Another observation is the importance of providing dual-angle inputs to VLMs for 3D spatial reasoning, where the side-view of the environment was also provided to the system to provide depth information. We modified the meta-prompt from [A2] as such to accommodate this additional visual input to generate the desired 3D waypoint outputs. Here, we see some qualitative differences in VLM output, showing the strengths and weaknesses of different models in 3D spatial reasoning. Gemini tends to perform comparably to GPT-4o and slightly better than the GPT-4V in 3D spatial reasoning. GPT-4V in particular sometimes struggles to generate sensible depth movements using the side-angle view that facilitates successful completion of the task. The most common failure mode is occasionally generating grid points that are not immediately reachable from the previous grid block in the sequence, and this is more common for models with shorter context windows which forget the metaprompt's instructions on grid sequence generation. This observation would be important for extensions of this work investigating 3D waypoint generation, as depth information is critical for pick and place, tasks performed on uneven surfaces, as well as tasks with very specific grasp points like drawer opening.

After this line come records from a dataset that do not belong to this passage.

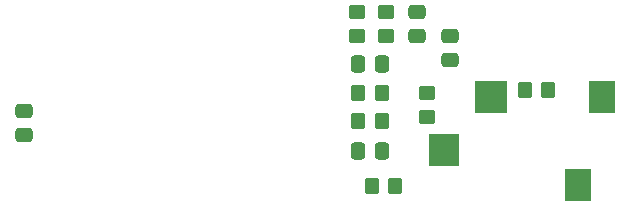
<source format=gtp>
%TF.GenerationSoftware,KiCad,Pcbnew,(6.0.6)*%
%TF.CreationDate,2022-06-26T20:30:04-07:00*%
%TF.ProjectId,led_controller-rounded,6c65645f-636f-46e7-9472-6f6c6c65722d,rev?*%
%TF.SameCoordinates,Original*%
%TF.FileFunction,Paste,Top*%
%TF.FilePolarity,Positive*%
%FSLAX46Y46*%
G04 Gerber Fmt 4.6, Leading zero omitted, Abs format (unit mm)*
G04 Created by KiCad (PCBNEW (6.0.6)) date 2022-06-26 20:30:04*
%MOMM*%
%LPD*%
G01*
G04 APERTURE LIST*
G04 Aperture macros list*
%AMRoundRect*
0 Rectangle with rounded corners*
0 $1 Rounding radius*
0 $2 $3 $4 $5 $6 $7 $8 $9 X,Y pos of 4 corners*
0 Add a 4 corners polygon primitive as box body*
4,1,4,$2,$3,$4,$5,$6,$7,$8,$9,$2,$3,0*
0 Add four circle primitives for the rounded corners*
1,1,$1+$1,$2,$3*
1,1,$1+$1,$4,$5*
1,1,$1+$1,$6,$7*
1,1,$1+$1,$8,$9*
0 Add four rect primitives between the rounded corners*
20,1,$1+$1,$2,$3,$4,$5,0*
20,1,$1+$1,$4,$5,$6,$7,0*
20,1,$1+$1,$6,$7,$8,$9,0*
20,1,$1+$1,$8,$9,$2,$3,0*%
G04 Aperture macros list end*
%ADD10RoundRect,0.250000X0.450000X-0.350000X0.450000X0.350000X-0.450000X0.350000X-0.450000X-0.350000X0*%
%ADD11RoundRect,0.250000X-0.350000X-0.450000X0.350000X-0.450000X0.350000X0.450000X-0.350000X0.450000X0*%
%ADD12RoundRect,0.250000X0.475000X-0.337500X0.475000X0.337500X-0.475000X0.337500X-0.475000X-0.337500X0*%
%ADD13RoundRect,0.250000X0.350000X0.450000X-0.350000X0.450000X-0.350000X-0.450000X0.350000X-0.450000X0*%
%ADD14RoundRect,0.250000X-0.337500X-0.475000X0.337500X-0.475000X0.337500X0.475000X-0.337500X0.475000X0*%
%ADD15RoundRect,0.250000X-0.450000X0.350000X-0.450000X-0.350000X0.450000X-0.350000X0.450000X0.350000X0*%
%ADD16RoundRect,0.250000X-0.475000X0.337500X-0.475000X-0.337500X0.475000X-0.337500X0.475000X0.337500X0*%
%ADD17R,2.200000X2.800000*%
%ADD18R,2.800000X2.800000*%
%ADD19R,2.600000X2.800000*%
G04 APERTURE END LIST*
D10*
X161394500Y-116062000D03*
X161394500Y-114062000D03*
D11*
X169688000Y-113792000D03*
X171688000Y-113792000D03*
D12*
X127254000Y-117623500D03*
X127254000Y-115548500D03*
D13*
X157568500Y-114046000D03*
X155568500Y-114046000D03*
D14*
X155531000Y-111618000D03*
X157606000Y-111618000D03*
D15*
X155448000Y-107204000D03*
X155448000Y-109204000D03*
D14*
X155531000Y-118984000D03*
X157606000Y-118984000D03*
D12*
X160528000Y-109241500D03*
X160528000Y-107166500D03*
D16*
X163322000Y-109198500D03*
X163322000Y-111273500D03*
D11*
X155568500Y-116444000D03*
X157568500Y-116444000D03*
D13*
X158734000Y-121920000D03*
X156734000Y-121920000D03*
D17*
X176212500Y-114410000D03*
D18*
X166812500Y-114410000D03*
D17*
X174212500Y-121810000D03*
D19*
X162812500Y-118860000D03*
D10*
X157973000Y-109204000D03*
X157973000Y-107204000D03*
M02*

</source>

Our experiments and empirical observations verify the hypotheses in [A2] that state-of-the-art VLMs are capable of spatial reasoning at a sufficient accuracy to facilitate tabletop manipulation tasks of various complexities, where a top-down and side view of the environment gives sufficient information to perform the tasks. We anticipate that the spatial reasoning of VLMs will only continue to improve, and more studies can be conducted in mobile or open-world manipulation, to see whether the spatial reasoning capabilities of VLMs extend to even more complex and dynamic environments beyond tabletop manipulation.

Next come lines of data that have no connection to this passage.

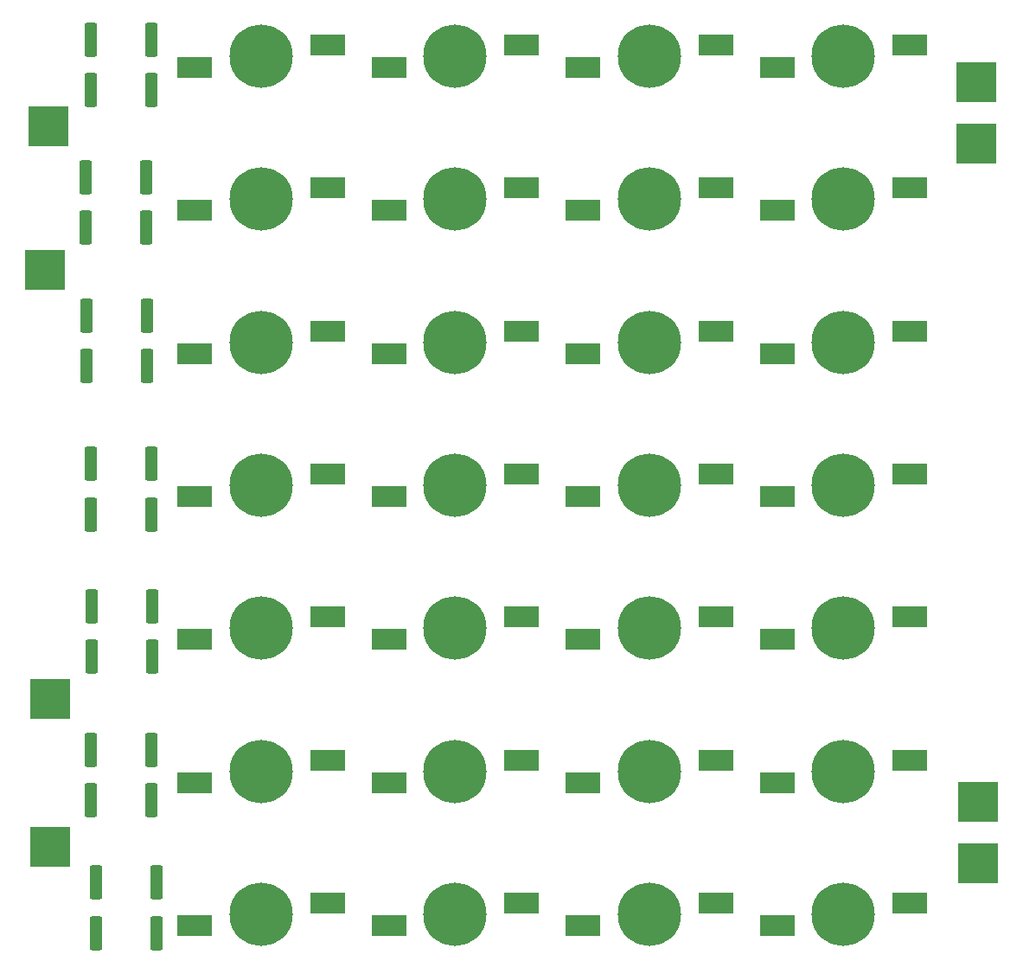
<source format=gbr>
%TF.GenerationSoftware,KiCad,Pcbnew,8.0.3*%
%TF.CreationDate,2024-07-01T01:52:40-03:00*%
%TF.ProjectId,led aqu_rio,6c656420-6171-475e-9172-696f2e6b6963,rev?*%
%TF.SameCoordinates,Original*%
%TF.FileFunction,Soldermask,Top*%
%TF.FilePolarity,Negative*%
%FSLAX46Y46*%
G04 Gerber Fmt 4.6, Leading zero omitted, Abs format (unit mm)*
G04 Created by KiCad (PCBNEW 8.0.3) date 2024-07-01 01:52:40*
%MOMM*%
%LPD*%
G01*
G04 APERTURE LIST*
G04 Aperture macros list*
%AMRoundRect*
0 Rectangle with rounded corners*
0 $1 Rounding radius*
0 $2 $3 $4 $5 $6 $7 $8 $9 X,Y pos of 4 corners*
0 Add a 4 corners polygon primitive as box body*
4,1,4,$2,$3,$4,$5,$6,$7,$8,$9,$2,$3,0*
0 Add four circle primitives for the rounded corners*
1,1,$1+$1,$2,$3*
1,1,$1+$1,$4,$5*
1,1,$1+$1,$6,$7*
1,1,$1+$1,$8,$9*
0 Add four rect primitives between the rounded corners*
20,1,$1+$1,$2,$3,$4,$5,0*
20,1,$1+$1,$4,$5,$6,$7,0*
20,1,$1+$1,$6,$7,$8,$9,0*
20,1,$1+$1,$8,$9,$2,$3,0*%
G04 Aperture macros list end*
%ADD10RoundRect,0.250000X-0.362500X-1.425000X0.362500X-1.425000X0.362500X1.425000X-0.362500X1.425000X0*%
%ADD11R,4.000000X4.000000*%
%ADD12R,3.500000X2.100000*%
%ADD13C,6.200000*%
G04 APERTURE END LIST*
D10*
%TO.C,R14*%
X299037500Y-186000000D03*
X304962500Y-186000000D03*
%TD*%
%TO.C,R13*%
X299037500Y-181000000D03*
X304962500Y-181000000D03*
%TD*%
%TO.C,R12*%
X298537500Y-103390000D03*
X304462500Y-103390000D03*
%TD*%
%TO.C,R11*%
X298537500Y-98500000D03*
X304462500Y-98500000D03*
%TD*%
%TO.C,R10*%
X298000000Y-116890000D03*
X303925000Y-116890000D03*
%TD*%
%TO.C,R9*%
X298000000Y-112000000D03*
X303925000Y-112000000D03*
%TD*%
%TO.C,R8*%
X298075000Y-130390000D03*
X304000000Y-130390000D03*
%TD*%
%TO.C,R7*%
X298075000Y-125500000D03*
X304000000Y-125500000D03*
%TD*%
%TO.C,R6*%
X298537500Y-140000000D03*
X304462500Y-140000000D03*
%TD*%
%TO.C,R5*%
X298537500Y-145000000D03*
X304462500Y-145000000D03*
%TD*%
%TO.C,R4*%
X298575000Y-158890000D03*
X304500000Y-158890000D03*
%TD*%
%TO.C,R3*%
X298575000Y-154000000D03*
X304500000Y-154000000D03*
%TD*%
%TO.C,R2*%
X298537500Y-172890000D03*
X304462500Y-172890000D03*
%TD*%
%TO.C,R1*%
X298537500Y-168000000D03*
X304462500Y-168000000D03*
%TD*%
D11*
%TO.C,J8*%
X294370000Y-107000000D03*
%TD*%
D12*
%TO.C,D15*%
X346690000Y-143200000D03*
X359690000Y-141000000D03*
D13*
X353190000Y-142100000D03*
%TD*%
D12*
%TO.C,D6*%
X327690000Y-115200000D03*
X340690000Y-113000000D03*
D13*
X334190000Y-114100000D03*
%TD*%
D12*
%TO.C,D5*%
X308690000Y-115200000D03*
X321690000Y-113000000D03*
D13*
X315190000Y-114100000D03*
%TD*%
D12*
%TO.C,D12*%
X365690000Y-129200000D03*
X378690000Y-127000000D03*
D13*
X372190000Y-128100000D03*
%TD*%
D11*
%TO.C,J5*%
X385230000Y-108690000D03*
%TD*%
D12*
%TO.C,D16*%
X365690000Y-143200000D03*
X378690000Y-141000000D03*
D13*
X372190000Y-142100000D03*
%TD*%
D12*
%TO.C,D23*%
X346690000Y-171200000D03*
X359690000Y-169000000D03*
D13*
X353190000Y-170100000D03*
%TD*%
D12*
%TO.C,D3*%
X327690000Y-101200000D03*
X340690000Y-99000000D03*
D13*
X334190000Y-100100000D03*
%TD*%
D12*
%TO.C,D14*%
X327690000Y-143200000D03*
X340690000Y-141000000D03*
D13*
X334190000Y-142100000D03*
%TD*%
D12*
%TO.C,D10*%
X327690000Y-129200000D03*
X340690000Y-127000000D03*
D13*
X334190000Y-128100000D03*
%TD*%
D11*
%TO.C,J7*%
X385230000Y-102640000D03*
%TD*%
%TO.C,J2*%
X385410000Y-179110000D03*
%TD*%
D12*
%TO.C,D17*%
X308690000Y-157200000D03*
X321690000Y-155000000D03*
D13*
X315190000Y-156100000D03*
%TD*%
D11*
%TO.C,J3*%
X385350000Y-173120000D03*
%TD*%
D12*
%TO.C,D25*%
X308690000Y-185200000D03*
X321690000Y-183000000D03*
D13*
X315190000Y-184100000D03*
%TD*%
D12*
%TO.C,D2*%
X346690000Y-101200000D03*
X359690000Y-99000000D03*
D13*
X353190000Y-100100000D03*
%TD*%
D12*
%TO.C,D8*%
X365690000Y-115200000D03*
X378690000Y-113000000D03*
D13*
X372190000Y-114100000D03*
%TD*%
D11*
%TO.C,J4*%
X294500000Y-177500000D03*
%TD*%
D12*
%TO.C,D18*%
X327690000Y-157200000D03*
X340690000Y-155000000D03*
D13*
X334190000Y-156100000D03*
%TD*%
D12*
%TO.C,D27*%
X346690000Y-185200000D03*
X359690000Y-183000000D03*
D13*
X353190000Y-184100000D03*
%TD*%
D12*
%TO.C,D19*%
X346690000Y-157200000D03*
X359690000Y-155000000D03*
D13*
X353190000Y-156100000D03*
%TD*%
D12*
%TO.C,D1*%
X365690000Y-101200000D03*
X378690000Y-99000000D03*
D13*
X372190000Y-100100000D03*
%TD*%
D12*
%TO.C,D9*%
X308690000Y-129200000D03*
X321690000Y-127000000D03*
D13*
X315190000Y-128100000D03*
%TD*%
D12*
%TO.C,D28*%
X365690000Y-185200000D03*
X378690000Y-183000000D03*
D13*
X372190000Y-184100000D03*
%TD*%
D12*
%TO.C,D7*%
X346690000Y-115200000D03*
X359690000Y-113000000D03*
D13*
X353190000Y-114100000D03*
%TD*%
D12*
%TO.C,D26*%
X327690000Y-185200000D03*
X340690000Y-183000000D03*
D13*
X334190000Y-184100000D03*
%TD*%
D12*
%TO.C,D22*%
X327690000Y-171200000D03*
X340690000Y-169000000D03*
D13*
X334190000Y-170100000D03*
%TD*%
D11*
%TO.C,J6*%
X294500000Y-163000000D03*
%TD*%
D12*
%TO.C,D4*%
X308690000Y-101200000D03*
X321690000Y-99000000D03*
D13*
X315190000Y-100100000D03*
%TD*%
D12*
%TO.C,D21*%
X308690000Y-171200000D03*
X321690000Y-169000000D03*
D13*
X315190000Y-170100000D03*
%TD*%
D11*
%TO.C,J1*%
X294000000Y-121000000D03*
%TD*%
D12*
%TO.C,D13*%
X308690000Y-143200000D03*
X321690000Y-141000000D03*
D13*
X315190000Y-142100000D03*
%TD*%
D12*
%TO.C,D20*%
X365690000Y-157200000D03*
X378690000Y-155000000D03*
D13*
X372190000Y-156100000D03*
%TD*%
D12*
%TO.C,D11*%
X346690000Y-129200000D03*
X359690000Y-127000000D03*
D13*
X353190000Y-128100000D03*
%TD*%
D12*
%TO.C,D24*%
X365690000Y-171200000D03*
X378690000Y-169000000D03*
D13*
X372190000Y-170100000D03*
%TD*%
M02*

</source>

Example of annotated inputs to VLM: top-down view annotated with keypoints and grid tiles, side view has line labels for depth information.
*Annotations bolded for illustration purposes only.
Example of a VLM-generated trajectory: tiles marked by green borders and red arrows indicate direction of motion. The red point indicates current robot position from RANSAC prediction. Our dense reward formulation encourages the robot to move to the next block, following the green arrow.
*Annotations bolded for illustration purposes only.
[A1] Jingyun Yang, Max Sobol Mark, Brandon Vu, Archit Sharma, Jeannette Bohg, and Chelsea Finn. Robot fine-tuning made easy: Pre-training rewards and policies for autonomous real-world reinforcement learning. 2024 IEEE International Conference on Robotics and Automation.
[A2] Fangchen Liu, Kuan Fang, Pieter Abbeel, and Sergey Levine. Moka: Open-vocabulary robotic manipulation through mark-based visual prompting. Robotics: Science and Systems 2024.